» **TEXT EXCERPT**:

Last year, American historian Walter Russell Mead identified the following traits of the current American and global discomfort: “ineffective politicians, frequent scandals, racial backsliding, polarized and irresponsible news media, populists spouting quack economic remedies, growing suspicion of elites and experts, frightening outbreaks of violence, major job losses, high-profile terrorist attacks, anti-immigrant agitation, declining social mobility, giant corporations dominating the economy, rising inequality, and the appearance of a new class of super-empowered billionaires in finance and technology-heavy industries.”

However akin to present-day conditions, he was actually describing the 35 years (1865-1901) after the American civil war, when the US emerged to become the major challenger to the British empire. It took another 45 years, at the end of the World War II, to realize Pax Americana, confirming the US as the dominant global military, economic and political power.

» **INFORMATION PROVIDED**:
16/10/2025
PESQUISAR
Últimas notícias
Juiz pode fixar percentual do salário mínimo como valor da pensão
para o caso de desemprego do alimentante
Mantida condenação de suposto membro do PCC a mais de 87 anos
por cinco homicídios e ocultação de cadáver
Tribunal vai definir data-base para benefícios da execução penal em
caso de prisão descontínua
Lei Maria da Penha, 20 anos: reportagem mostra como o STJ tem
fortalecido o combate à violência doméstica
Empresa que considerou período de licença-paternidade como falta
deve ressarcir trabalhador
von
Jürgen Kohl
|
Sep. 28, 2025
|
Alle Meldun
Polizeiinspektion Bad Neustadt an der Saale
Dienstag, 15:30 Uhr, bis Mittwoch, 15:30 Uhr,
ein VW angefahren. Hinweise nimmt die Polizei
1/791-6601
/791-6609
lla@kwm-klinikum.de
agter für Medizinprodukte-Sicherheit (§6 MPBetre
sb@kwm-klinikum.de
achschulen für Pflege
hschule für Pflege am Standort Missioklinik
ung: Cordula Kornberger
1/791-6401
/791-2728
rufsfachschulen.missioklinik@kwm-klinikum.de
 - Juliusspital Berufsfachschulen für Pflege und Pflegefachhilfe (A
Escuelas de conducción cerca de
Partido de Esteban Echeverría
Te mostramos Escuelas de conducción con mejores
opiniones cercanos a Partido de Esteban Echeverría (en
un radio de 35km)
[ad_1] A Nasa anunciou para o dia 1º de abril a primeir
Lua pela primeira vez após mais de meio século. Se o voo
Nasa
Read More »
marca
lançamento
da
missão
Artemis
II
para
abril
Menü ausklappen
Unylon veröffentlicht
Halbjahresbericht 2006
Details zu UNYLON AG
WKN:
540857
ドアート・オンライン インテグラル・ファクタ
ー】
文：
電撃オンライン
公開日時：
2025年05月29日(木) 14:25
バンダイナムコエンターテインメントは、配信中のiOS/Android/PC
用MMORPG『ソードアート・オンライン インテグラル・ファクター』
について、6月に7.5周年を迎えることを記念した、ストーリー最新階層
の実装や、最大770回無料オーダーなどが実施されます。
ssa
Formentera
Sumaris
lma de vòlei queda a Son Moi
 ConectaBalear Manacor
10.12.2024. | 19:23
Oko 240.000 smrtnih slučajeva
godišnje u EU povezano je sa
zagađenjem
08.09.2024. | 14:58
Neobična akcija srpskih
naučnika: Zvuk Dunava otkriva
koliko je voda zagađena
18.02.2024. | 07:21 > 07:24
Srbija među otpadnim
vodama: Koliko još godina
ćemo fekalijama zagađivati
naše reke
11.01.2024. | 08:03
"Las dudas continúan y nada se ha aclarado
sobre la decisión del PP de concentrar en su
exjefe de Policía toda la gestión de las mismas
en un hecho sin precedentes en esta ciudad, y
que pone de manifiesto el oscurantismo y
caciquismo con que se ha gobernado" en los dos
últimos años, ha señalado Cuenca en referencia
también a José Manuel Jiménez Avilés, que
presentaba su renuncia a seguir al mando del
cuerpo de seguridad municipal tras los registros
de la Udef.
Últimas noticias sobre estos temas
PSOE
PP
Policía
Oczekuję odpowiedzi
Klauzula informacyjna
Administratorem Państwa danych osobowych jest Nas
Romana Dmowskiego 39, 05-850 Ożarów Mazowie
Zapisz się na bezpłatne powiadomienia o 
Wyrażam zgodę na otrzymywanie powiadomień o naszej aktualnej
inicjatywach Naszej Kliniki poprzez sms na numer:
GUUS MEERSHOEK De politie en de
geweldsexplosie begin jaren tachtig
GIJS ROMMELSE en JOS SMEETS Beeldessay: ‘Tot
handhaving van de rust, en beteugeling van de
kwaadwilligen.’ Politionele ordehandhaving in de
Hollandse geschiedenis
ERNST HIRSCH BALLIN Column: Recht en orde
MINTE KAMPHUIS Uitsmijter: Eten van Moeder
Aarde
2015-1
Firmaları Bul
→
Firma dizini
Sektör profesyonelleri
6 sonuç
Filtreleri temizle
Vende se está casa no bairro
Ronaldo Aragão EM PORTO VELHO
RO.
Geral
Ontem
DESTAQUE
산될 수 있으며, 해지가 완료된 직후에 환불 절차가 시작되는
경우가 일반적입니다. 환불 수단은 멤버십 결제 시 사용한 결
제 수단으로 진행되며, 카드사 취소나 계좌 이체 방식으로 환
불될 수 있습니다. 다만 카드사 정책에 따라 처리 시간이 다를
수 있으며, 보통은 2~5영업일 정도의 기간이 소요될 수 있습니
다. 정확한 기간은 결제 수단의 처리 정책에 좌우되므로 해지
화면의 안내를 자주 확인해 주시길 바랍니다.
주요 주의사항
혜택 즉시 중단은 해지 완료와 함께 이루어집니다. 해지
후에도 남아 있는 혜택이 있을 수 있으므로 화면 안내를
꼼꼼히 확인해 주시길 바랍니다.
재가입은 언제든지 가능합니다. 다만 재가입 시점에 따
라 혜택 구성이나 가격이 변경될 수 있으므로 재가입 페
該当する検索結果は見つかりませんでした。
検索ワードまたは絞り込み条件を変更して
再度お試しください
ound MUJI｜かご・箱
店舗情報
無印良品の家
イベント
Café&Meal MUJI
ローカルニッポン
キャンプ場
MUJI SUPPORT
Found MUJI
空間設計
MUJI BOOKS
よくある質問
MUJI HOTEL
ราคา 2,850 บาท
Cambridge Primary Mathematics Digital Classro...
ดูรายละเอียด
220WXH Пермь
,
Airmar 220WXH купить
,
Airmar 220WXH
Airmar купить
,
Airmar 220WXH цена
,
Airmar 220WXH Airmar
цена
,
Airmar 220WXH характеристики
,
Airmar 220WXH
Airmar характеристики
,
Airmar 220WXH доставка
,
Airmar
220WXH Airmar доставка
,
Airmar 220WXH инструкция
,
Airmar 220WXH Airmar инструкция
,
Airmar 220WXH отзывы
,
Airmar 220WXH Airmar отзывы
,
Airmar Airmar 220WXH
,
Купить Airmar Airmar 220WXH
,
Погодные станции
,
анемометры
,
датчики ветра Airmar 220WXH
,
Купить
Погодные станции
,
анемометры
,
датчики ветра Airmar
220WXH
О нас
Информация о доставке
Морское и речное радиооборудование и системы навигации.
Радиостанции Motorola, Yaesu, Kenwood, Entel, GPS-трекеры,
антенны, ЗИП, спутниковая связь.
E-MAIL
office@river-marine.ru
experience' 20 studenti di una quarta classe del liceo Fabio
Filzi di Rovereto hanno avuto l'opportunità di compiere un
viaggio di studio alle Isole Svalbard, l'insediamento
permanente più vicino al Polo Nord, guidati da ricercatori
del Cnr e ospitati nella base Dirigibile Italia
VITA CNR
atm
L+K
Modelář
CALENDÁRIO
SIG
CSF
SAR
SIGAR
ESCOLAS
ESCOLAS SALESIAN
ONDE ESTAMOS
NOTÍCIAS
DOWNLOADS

» **QUESTIONS ON THE MATERIAL**:
A. In the text about America after the civil war, what span of years was Mead actually describing?
B. Shorten the paragraph of the text about America after the civil war that begins "However akin to present-day conditions", keeping its main facts.
C. Please resume the text about America after the civil war, picking up after its last sentence.

» **RESPONSES BY ITEM NUMBER**:
A. The 35 years from 1865 to 1901, after the American civil war.

B. Mead was describing 1865–1901, the 35 years after the American civil war, when the US rose to challenge the British empire. Another 45 years later, at the end of World War II, Pax Americana made the US the dominant global military, economic and political power.

C.
But having acquired global power, what was the strategy going forward? The neoliberal order was the strategy to bring the New Deal of President Franklin Delano Roosevelt to the world. Use Keynesian spending to revive the global economy, win friends and convert them to Pax Americana.

The spread of American culture of global consumerism was a promise of five freedoms --freedom of speech, freedom to vote, freedom of trade, capital and migration. This was a convincing American dream, that every individual could have all he wants under Pax Americana. Consumption in excess of income must be funded by debt. As America remains a major food producer to the world and then a provider of global public goods, the rest of the world pays for the nuclear umbrella and support free trade and ideas of more freedoms under the multilateral system, through the holding of more US debt.

This is why the 1944 Bretton Woods Conference was crucial in shaping the current global financial architecture. As we know, the US rejected the multinational currency system using Bancor as proposed by Keynes, in favor of the current architecture, centered on the dollar. Pax Americana is funded by the central position of the US dollar, which allows the US to run deficits unsustainable for any other country.

The subtle but crucial difference between the Keynesian proposal and what we have today is that the US adopted a unipolar multilateral model, in which the US had the final say on the global military, political and financial architecture. As Professor Drezner stated succinctly in the latest issue of Foreign Policy magazine, “having global rules of the game benefits everyone, but the content of these rules benefited the United States in particular.”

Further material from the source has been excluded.